Entire Section

  • B.1 Board composition, succession and evaluation

    • Principle

      The board should have a balance of skills, experience and diversity of perspectives appropriate to the requirements of the issuer’s business, and should ensure that the directors devote sufficient time and make contributions to the issuer that are commensurate with their role and board responsibilities. It should ensure that changes to its composition can be managed without undue disruption. It should include a balanced composition of executive and non-executive directors (including independent non-executive directors) so that there is a strong independent element on the board, which can effectively exercise independent judgement. Non-executive directors should be of sufficient calibre and number for their views to carry weight.

    • Code Provisions

      • B.1.1

        The independent non-executive directors should be identified in all corporate communications that disclose the names of directors.

      • B.1.2

        An issuer should maintain on its website and on the Exchange’s website an updated list of its directors identifying their roles and functions and whether they are independent non-executive directors.

      • B.1.3

        The board should review the implementation and effectiveness of the issuer’s policy on board diversity on an annual basis.

      • B.1.4

        An issuer should establish mechanism(s) to ensure independent views and input are available to the board and disclose such mechanism(s) in its Corporate Governance Report. The board should review the implementation and effectiveness of such mechanism(s) on an annual basis.

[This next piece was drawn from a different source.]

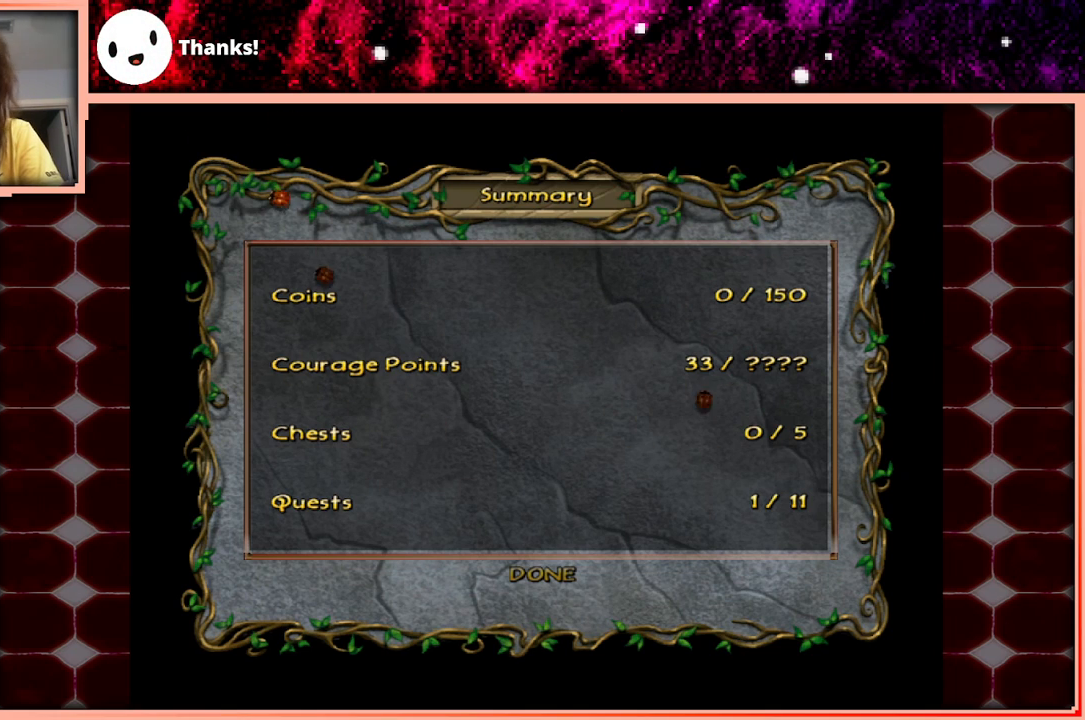
{"keys": [], "events": []}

    • Recommended Best Practices

      • B.1.5

        The board should conduct a regular evaluation of its performance.

      • B.1.6

        The board should state its reasons if it determines that a proposed director is independent notwithstanding that the individual holds cross-directorships or has significant links with other directors through involvements in other companies or bodies.

        Note:    A cross-directorship exists when two (or more) directors sit on each other’s boards.